Monsanto Co. has lost a bid to close part of a lawsuit alleging the company caused health injuries to residents living near a plant that made the Vietnam War-era U.S. military defoliant “Agent Orange.”
Monsanto, which operated a Nitro, West Virginia, chemical plant from 1934 to 2000, argued it was working as a government contractor and therefore protected from certain claims related to its waste disposal at that facility.
But U.S. District Judge Paul Gardephe in New York on Wednesday rejected the company’s request for partial summary judgment based on its “government contractor defense” and said the suit, filed in 2009 by West Virginia residents, could proceed.
Monsanto spokesman Thomas Helscher said the case related to “the former Monsanto company from over 40 years ago.”
“Although the motion has been denied at this time, we remain confident that we will prevail on the merits at the trial of this case,” Helscher said.
In his written ruling, Gardephe cited the 2nd Circuit U.S. Court of Appeals upholding a trial court’s finding in signature Agent Orange litigation.
“Here, there is no evidence that the U.S. government was ever aware of the alleged open pit burning practice, much less that it had evaluated the hazard posed by such a practice,” Gardephe said.
“Because defendants have not demonstrated that the complained-of activity — the open pit burning of dioxin waste at the Nitro plant — was conducted ‘pursuant to reasonably precise government specifications,’ their motion for summary judgment based on the government contractor defense must be denied,” the judge said.

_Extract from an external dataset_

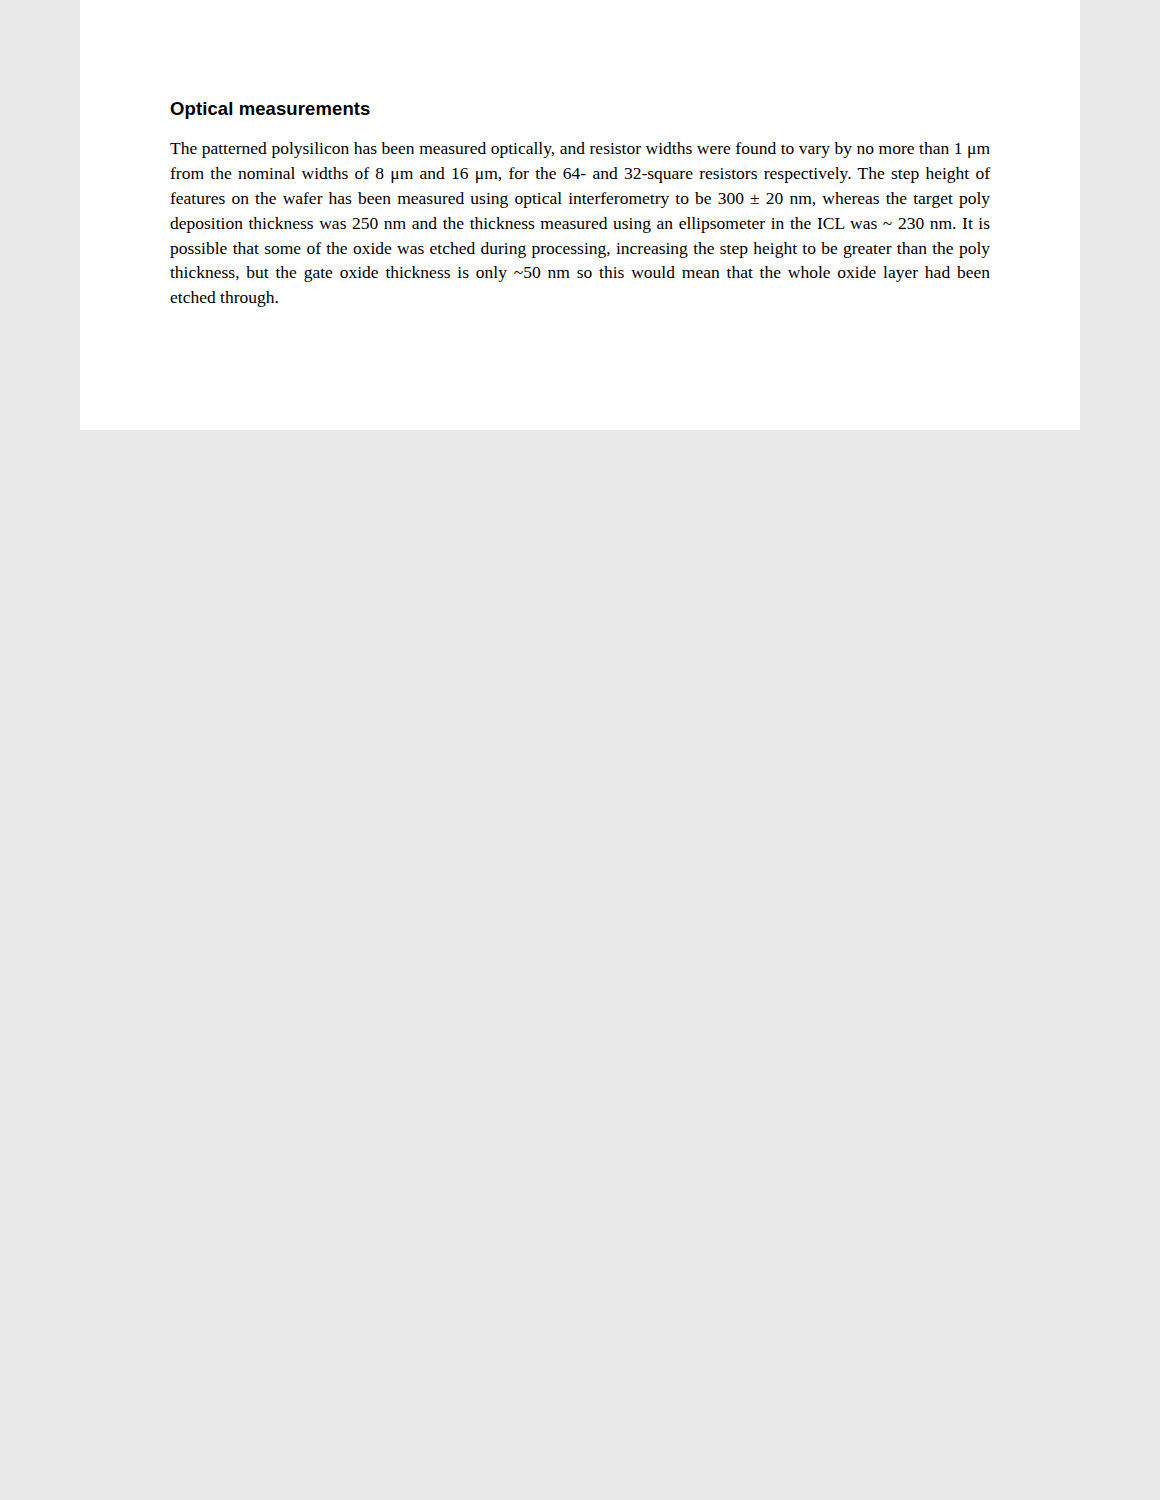Optical measurements
The patterned polysilicon has been measured optically, and resistor widths were found to vary by no more than 1 μm from the nominal widths of 8 μm and 16 μm, for the 64- and 32-square resistors respectively. The step height of features on the wafer has been measured using optical interferometry to be 300 ± 20 nm, whereas the target poly deposition thickness was 250 nm and the thickness measured using an ellipsometer in the ICL was ~ 230 nm. It is possible that some of the oxide was etched during processing, increasing the step height to be greater than the poly thickness, but the gate oxide thickness is only ~50 nm so this would mean that the whole oxide layer had been etched through.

Monsanto manufactured a herbicide — 2,4,5- trichlorophenoxyacacidic acid (“2,4,5-T”) — a compound used in “Agent Orange,” so-called in the Vietnam War because of the orange color of the barrels in which it was stored.
Plaintiffs Mary Spaulding and Sandy Spaulding lived in the Nitro area during the period of Monsanto’s activities and said they suffered injuries from being exposed to the harmful chemicals, which are also known as dioxins, due to negligence disposal practices by Monsanto.
In the lawsuit, plaintiffs allege Monsanto disposed of the dangerous dioxin waste by burning the materials in open pits. They said the dioxin also contaminated soils.
In 1984, seven chemical companies, including Dow Chemical and Monsanto, agreed to a $180 million settlement with U.S. veterans who claimed that agent orange caused health problems.
The case is Mary Spaulding and Sandy Spaulding v. Monsanto Company, U.S. District Court for the Southern District of New York, No. 09-09470.